Stored data:
------------------------------------------------------------------------
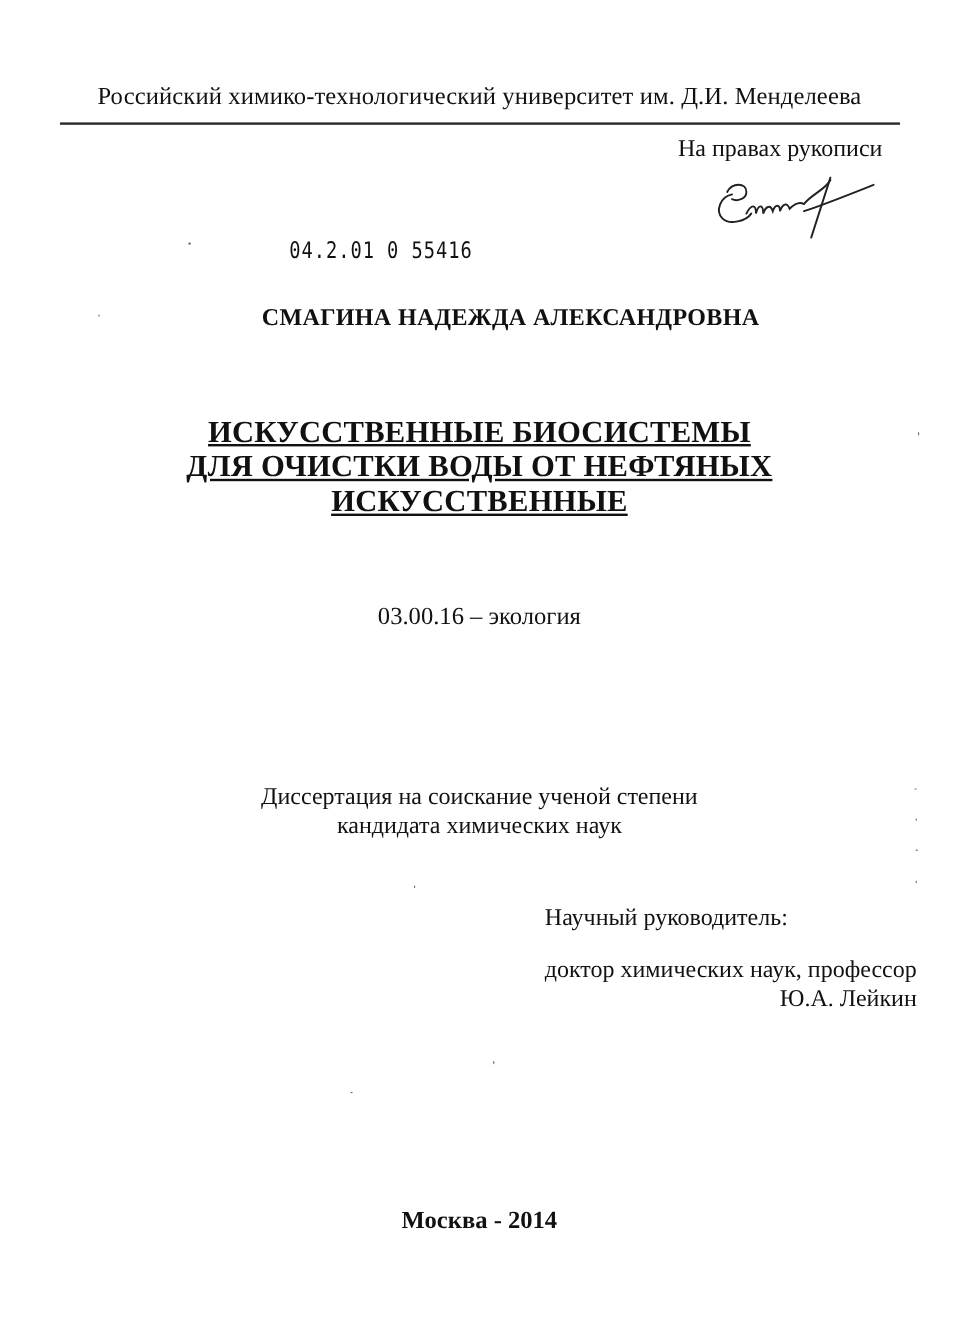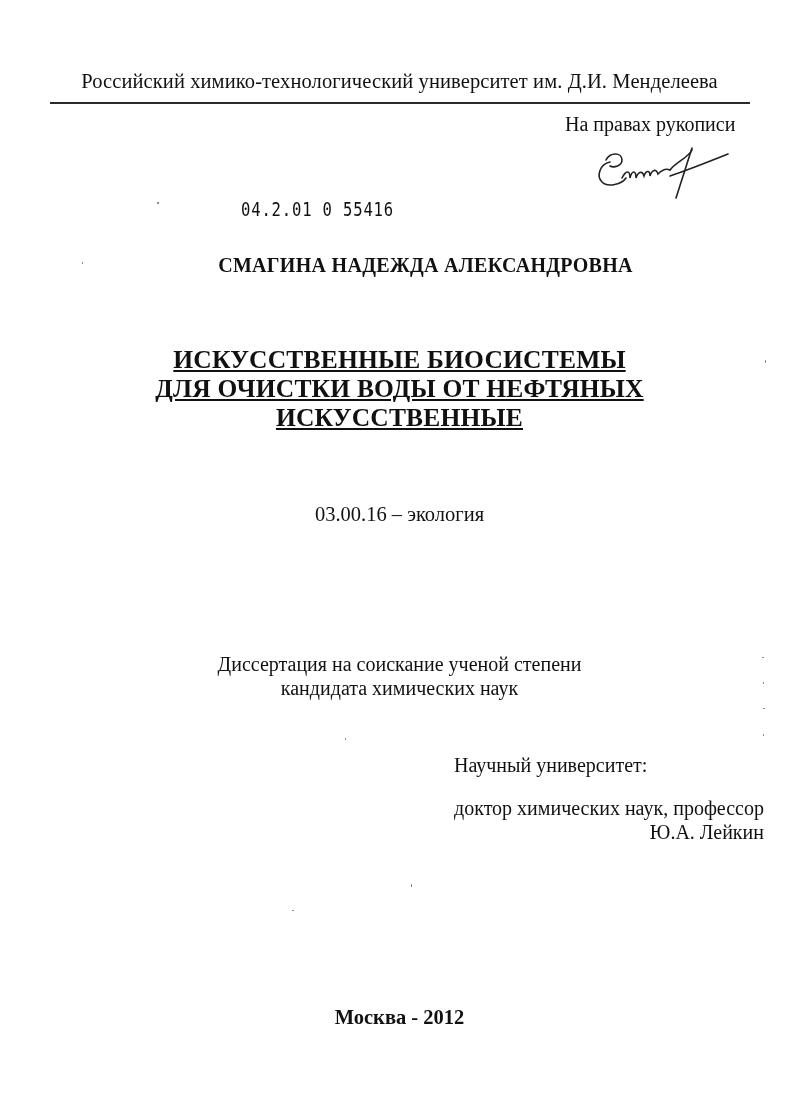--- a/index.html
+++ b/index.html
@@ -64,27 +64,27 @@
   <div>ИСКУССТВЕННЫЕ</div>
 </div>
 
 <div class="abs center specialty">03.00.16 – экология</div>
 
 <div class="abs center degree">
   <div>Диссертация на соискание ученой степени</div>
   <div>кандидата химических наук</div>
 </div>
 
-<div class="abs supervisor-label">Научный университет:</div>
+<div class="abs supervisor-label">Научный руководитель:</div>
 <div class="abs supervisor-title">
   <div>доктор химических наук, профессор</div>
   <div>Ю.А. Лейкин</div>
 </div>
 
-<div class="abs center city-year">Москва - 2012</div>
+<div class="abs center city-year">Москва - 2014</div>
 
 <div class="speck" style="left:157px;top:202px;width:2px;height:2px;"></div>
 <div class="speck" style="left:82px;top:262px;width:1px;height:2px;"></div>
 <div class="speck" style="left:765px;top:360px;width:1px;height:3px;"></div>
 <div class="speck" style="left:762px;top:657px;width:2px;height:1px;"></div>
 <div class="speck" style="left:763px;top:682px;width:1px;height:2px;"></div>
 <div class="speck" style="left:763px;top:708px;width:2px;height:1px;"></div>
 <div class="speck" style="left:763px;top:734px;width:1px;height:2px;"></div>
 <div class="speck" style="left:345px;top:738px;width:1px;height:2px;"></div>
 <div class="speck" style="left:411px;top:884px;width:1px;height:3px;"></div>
------------------------------------------------------------------------
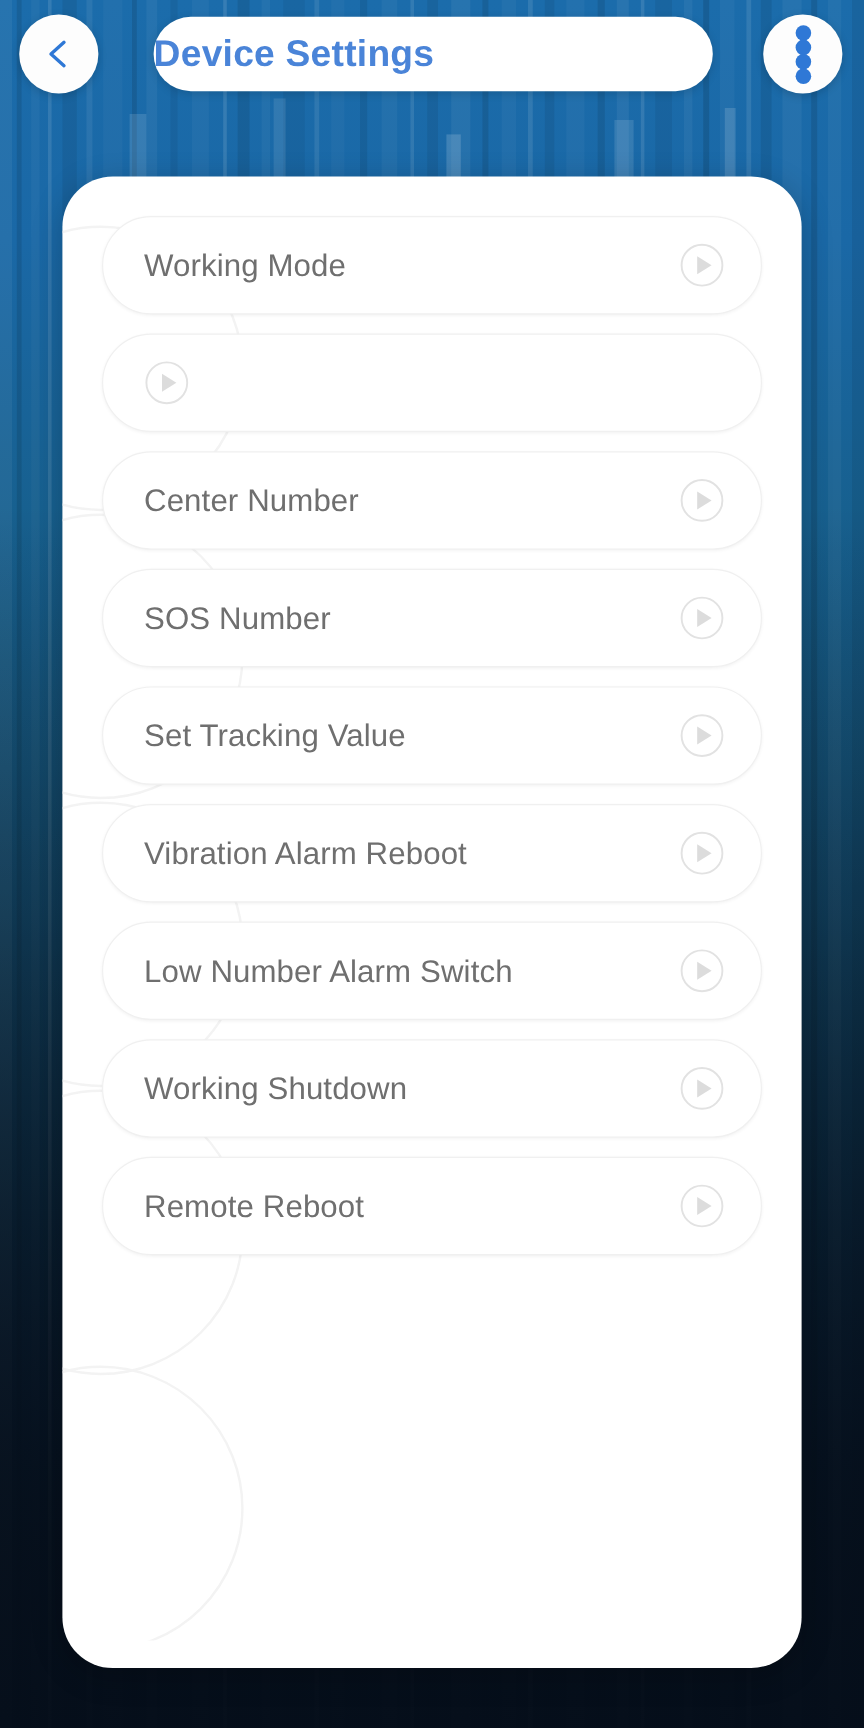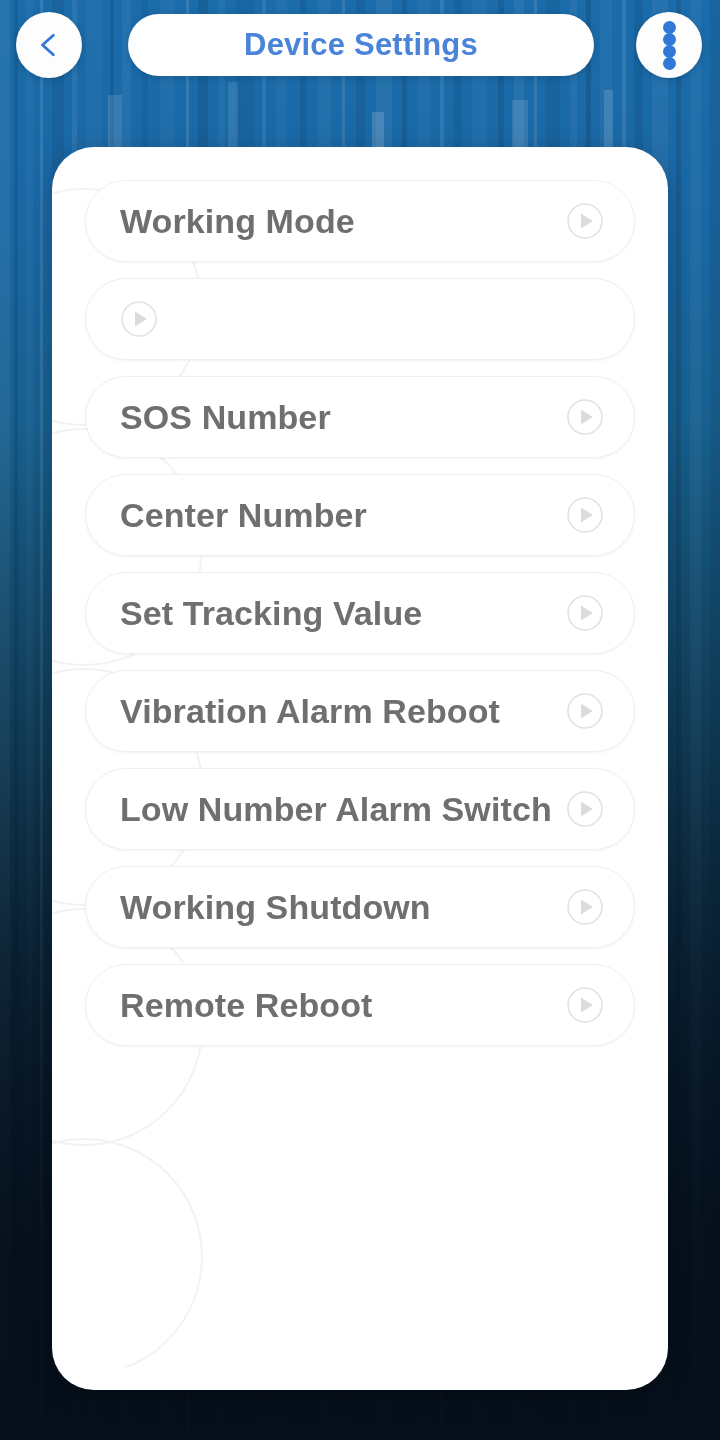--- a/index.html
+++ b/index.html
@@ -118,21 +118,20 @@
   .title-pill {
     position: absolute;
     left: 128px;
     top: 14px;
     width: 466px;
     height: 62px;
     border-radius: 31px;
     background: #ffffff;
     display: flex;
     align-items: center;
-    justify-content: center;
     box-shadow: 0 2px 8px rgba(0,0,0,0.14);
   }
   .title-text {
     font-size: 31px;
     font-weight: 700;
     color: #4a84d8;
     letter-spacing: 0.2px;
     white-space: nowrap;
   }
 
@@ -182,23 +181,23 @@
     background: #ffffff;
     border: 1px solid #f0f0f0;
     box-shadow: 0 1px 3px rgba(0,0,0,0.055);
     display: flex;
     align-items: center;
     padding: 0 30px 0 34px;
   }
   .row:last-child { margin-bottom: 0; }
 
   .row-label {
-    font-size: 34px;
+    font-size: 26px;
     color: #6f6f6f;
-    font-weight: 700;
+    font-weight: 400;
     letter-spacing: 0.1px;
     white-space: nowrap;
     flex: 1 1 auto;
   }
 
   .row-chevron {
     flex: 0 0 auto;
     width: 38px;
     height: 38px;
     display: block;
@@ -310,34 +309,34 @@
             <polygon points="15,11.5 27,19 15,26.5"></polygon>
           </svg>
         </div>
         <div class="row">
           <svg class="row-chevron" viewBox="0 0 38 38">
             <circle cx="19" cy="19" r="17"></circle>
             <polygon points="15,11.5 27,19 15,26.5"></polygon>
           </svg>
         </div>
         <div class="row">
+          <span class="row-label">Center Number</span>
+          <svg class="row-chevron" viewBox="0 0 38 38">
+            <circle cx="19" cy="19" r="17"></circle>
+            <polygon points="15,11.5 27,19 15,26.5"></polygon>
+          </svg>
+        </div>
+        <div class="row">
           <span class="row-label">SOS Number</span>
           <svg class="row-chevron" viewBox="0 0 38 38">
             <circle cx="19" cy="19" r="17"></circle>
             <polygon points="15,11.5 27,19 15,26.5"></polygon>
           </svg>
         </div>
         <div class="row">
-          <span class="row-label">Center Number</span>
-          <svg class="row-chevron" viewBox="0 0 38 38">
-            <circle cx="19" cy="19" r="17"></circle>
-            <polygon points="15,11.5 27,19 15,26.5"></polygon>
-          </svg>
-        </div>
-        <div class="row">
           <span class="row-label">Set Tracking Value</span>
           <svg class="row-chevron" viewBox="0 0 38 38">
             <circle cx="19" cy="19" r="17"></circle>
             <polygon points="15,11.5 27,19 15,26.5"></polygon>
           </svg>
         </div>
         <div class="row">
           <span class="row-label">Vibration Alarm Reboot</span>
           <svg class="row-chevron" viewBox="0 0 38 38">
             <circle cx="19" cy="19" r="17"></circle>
------------------------------------------------------------------------
Work item: Look through the listing above, please, and state how many lines hold the word "supervisor"; the number alone is the answer.

Answer box: 3